# start of Text to read

- Type: Combination gun
- Place of origin: Italy

Production history
- Designed: 2010
- Manufacturer: Chiappa Firearms
- Unit cost: $729 USD (MSRP as of 2018)
- Variants: 12 gauge over .22 LR; 12 gauge over .22 Magnum; 20 gauge over .22 LR; 20 gauge over .22 Magnum;

Specifications
- Mass: 5.8 lbs
- Length: 34.6" overall 18.5" folded
- Barrel length: 18.5"
- Cartridge: 12 gauge over .22 LR
- Barrels: 2
- Action: break action
- Sights: Iron sights and Picatinny rails

= Chiappa M6 survival gun =

Combination gun

The Chiappa M6 survival gun is an over-and-under combination gun that comes in four versions; 12 gauge over .22 LR, 12 gauge over .22 WMR, 20 gauge over .22 LR, and 20 gauge over .22 WMR. It has a similar appearance to the original M6 aircrew survival weapon, with a skeletonized metal buttstock surrounding a polypropylene foam insert. It uses double triggers and an enclosed firing mechanism.

The M6 is also available with "X Caliber" adapter sleeves that fit inside the shotgun barrels, allowing it to fire a wide range of handgun, rifle, and shotgun ammunition.

==Design==
The Chiappa M6 is marketed to "outdoorsmen, ranchers, pilots or anyone who needs a portable, rugged and reliable rifle/shotgun combination."
It has a skeletonized metal buttstock that surrounds a polypropylene foam insert. The buttstock has cutouts for two shotgun shells, five .22 rimfire cartridges, and a cleaning kit. The design allows it to fold in half for more compact stowage. The shotgun barrels use interchangeable Remington-type choke tubes ("Rem-Choke") and each barrel has its own trigger. It uses a lever-action to cock the internal hammers and open the action. It has a tang safety located at the top rear (or "tang") of the receiver. It uses an M1 carbine-type rear sight and a fiber optic front sight. It also has Picatinny rails on the top and sides for mounting a variety of accessories.

# end of Text to read

:: Exercises to complete ::
**A)** From the Chiappa M6 survival gun text, quote the passage that begins at the words "The Chiappa M6 survival" and stops after "enclosed firing mechanism.".
**B)** In the Chiappa M6 survival gun text, what do the cutouts in the buttstock hold?
**C)** Continue the Chiappa M6 survival gun text, starting after its final sentence.

# start of Data

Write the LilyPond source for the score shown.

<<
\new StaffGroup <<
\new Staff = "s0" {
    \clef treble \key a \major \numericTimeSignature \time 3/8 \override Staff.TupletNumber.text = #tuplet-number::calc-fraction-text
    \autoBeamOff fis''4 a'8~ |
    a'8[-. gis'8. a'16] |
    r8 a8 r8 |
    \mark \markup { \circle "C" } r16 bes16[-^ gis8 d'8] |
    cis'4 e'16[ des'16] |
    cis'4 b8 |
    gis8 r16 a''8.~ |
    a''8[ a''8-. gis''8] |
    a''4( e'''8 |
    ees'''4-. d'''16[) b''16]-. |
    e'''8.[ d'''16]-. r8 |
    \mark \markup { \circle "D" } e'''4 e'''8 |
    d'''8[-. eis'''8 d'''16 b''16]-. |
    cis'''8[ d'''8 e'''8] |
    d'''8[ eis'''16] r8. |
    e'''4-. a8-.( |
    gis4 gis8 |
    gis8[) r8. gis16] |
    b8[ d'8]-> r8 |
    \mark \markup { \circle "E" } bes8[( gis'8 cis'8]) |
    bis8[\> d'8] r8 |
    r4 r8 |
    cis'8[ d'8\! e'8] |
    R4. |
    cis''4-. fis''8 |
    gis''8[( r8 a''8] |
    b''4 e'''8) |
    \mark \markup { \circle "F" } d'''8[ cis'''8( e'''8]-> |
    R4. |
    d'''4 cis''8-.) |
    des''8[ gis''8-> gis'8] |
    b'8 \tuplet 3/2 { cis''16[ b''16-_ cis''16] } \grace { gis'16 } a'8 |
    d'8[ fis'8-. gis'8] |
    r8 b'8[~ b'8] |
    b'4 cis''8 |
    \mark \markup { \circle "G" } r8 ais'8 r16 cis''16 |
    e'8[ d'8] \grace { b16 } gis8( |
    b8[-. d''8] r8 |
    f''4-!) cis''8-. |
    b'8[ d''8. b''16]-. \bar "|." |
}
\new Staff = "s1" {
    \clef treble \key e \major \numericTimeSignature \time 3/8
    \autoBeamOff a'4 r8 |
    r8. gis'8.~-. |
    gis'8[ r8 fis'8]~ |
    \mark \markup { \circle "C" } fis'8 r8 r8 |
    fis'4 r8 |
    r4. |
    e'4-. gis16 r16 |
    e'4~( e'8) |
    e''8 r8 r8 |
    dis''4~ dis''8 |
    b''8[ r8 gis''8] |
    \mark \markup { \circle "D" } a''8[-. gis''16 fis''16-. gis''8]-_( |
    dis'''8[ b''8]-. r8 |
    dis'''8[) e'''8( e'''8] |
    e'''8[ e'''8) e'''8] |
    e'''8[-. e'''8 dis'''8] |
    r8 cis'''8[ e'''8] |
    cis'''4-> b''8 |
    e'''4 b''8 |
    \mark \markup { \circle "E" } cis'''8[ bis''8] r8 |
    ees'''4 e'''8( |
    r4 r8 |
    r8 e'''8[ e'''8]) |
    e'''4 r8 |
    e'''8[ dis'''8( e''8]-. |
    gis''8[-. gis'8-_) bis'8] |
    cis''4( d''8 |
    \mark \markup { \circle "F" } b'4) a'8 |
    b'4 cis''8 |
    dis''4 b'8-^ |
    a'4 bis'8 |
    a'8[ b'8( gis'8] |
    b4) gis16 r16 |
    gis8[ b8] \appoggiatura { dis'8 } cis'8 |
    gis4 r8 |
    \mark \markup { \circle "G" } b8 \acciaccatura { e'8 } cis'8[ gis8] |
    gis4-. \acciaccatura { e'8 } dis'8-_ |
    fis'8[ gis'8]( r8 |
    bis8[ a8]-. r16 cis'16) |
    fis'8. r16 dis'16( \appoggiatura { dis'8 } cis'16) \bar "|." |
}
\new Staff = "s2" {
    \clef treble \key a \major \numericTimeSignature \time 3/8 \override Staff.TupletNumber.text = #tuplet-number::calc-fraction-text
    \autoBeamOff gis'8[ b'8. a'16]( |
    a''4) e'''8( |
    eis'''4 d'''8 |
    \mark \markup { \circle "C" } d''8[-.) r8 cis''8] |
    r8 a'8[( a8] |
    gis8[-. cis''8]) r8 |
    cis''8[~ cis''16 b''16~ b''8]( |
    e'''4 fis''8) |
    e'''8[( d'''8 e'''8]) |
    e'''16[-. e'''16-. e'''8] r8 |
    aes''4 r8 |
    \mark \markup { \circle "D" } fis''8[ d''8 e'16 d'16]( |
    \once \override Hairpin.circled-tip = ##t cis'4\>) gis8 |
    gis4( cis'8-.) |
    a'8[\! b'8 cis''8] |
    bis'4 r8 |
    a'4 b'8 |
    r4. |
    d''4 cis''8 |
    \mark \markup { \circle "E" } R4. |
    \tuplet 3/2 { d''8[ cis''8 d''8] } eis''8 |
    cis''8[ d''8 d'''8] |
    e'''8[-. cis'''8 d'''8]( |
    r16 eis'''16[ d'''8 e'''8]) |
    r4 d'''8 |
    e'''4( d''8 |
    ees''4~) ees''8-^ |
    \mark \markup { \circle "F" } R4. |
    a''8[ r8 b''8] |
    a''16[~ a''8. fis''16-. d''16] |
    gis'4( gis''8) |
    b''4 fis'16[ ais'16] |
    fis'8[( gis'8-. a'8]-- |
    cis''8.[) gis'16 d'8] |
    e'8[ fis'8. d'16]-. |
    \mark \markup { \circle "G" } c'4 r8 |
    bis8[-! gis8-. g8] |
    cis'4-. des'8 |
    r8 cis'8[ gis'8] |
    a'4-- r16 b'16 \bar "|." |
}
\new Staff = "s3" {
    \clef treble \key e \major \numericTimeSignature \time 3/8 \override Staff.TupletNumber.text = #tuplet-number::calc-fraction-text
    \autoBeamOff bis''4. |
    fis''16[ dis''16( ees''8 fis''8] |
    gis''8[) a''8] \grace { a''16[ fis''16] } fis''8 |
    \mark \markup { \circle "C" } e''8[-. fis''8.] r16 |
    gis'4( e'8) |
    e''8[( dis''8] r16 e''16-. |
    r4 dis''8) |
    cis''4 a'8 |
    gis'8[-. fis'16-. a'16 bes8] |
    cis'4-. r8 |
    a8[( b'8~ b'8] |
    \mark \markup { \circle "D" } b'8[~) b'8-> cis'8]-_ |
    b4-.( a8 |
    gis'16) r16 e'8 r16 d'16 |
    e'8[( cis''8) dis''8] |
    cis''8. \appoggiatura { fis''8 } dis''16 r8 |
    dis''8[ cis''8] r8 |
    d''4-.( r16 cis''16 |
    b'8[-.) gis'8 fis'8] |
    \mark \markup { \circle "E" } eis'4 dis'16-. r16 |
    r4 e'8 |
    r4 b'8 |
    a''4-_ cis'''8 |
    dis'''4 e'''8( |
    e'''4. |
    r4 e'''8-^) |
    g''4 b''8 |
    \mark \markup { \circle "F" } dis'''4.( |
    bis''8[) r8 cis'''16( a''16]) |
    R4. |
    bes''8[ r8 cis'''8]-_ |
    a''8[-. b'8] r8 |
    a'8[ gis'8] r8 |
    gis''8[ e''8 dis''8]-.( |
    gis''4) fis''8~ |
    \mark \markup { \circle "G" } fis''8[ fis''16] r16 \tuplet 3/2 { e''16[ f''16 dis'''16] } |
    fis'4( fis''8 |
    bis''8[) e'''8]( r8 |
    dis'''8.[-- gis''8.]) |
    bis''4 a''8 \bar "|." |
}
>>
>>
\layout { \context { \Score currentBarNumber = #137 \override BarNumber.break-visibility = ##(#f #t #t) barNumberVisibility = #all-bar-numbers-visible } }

# end of Data

:: Final results ::
**A)**
The Chiappa M6 survival gun is an over-and-under combination gun that comes in four versions; 12 gauge over .22 LR, 12 gauge over .22 WMR, 20 gauge over .22 LR, and 20 gauge over .22 WMR. It has a similar appearance to the original M6 aircrew survival weapon, with a skeletonized metal buttstock surrounding a polypropylene foam insert. It uses double triggers and an enclosed firing mechanism.

**B)** Two shotgun shells, five .22 rimfire cartridges, and a cleaning kit.

**C)**
==X Caliber==
The Chiappa M6 is available with "X Caliber" adapter sleeves. The X Caliber consists of eight adapter sleeves that allow the 12-gauge models to fire .380 ACP, 9mm Luger, .38 Special/.357 Magnum, .40 S&W, .44 Special/.44 Magnum, .45 ACP, .45 Long Colt/.410 bore, and 20 gauge ammunition. There are also four adapter sleeves that allow the 20-gauge models to fire 9mm Luger, .38 Special/.357 Magnum, .45 ACP, and .45 Long Colt/.410 bore ammunition. These adapter sleeves are available separately and are compatible with any single- or double-barrel, 12- or 20-gauge break-action shotguns.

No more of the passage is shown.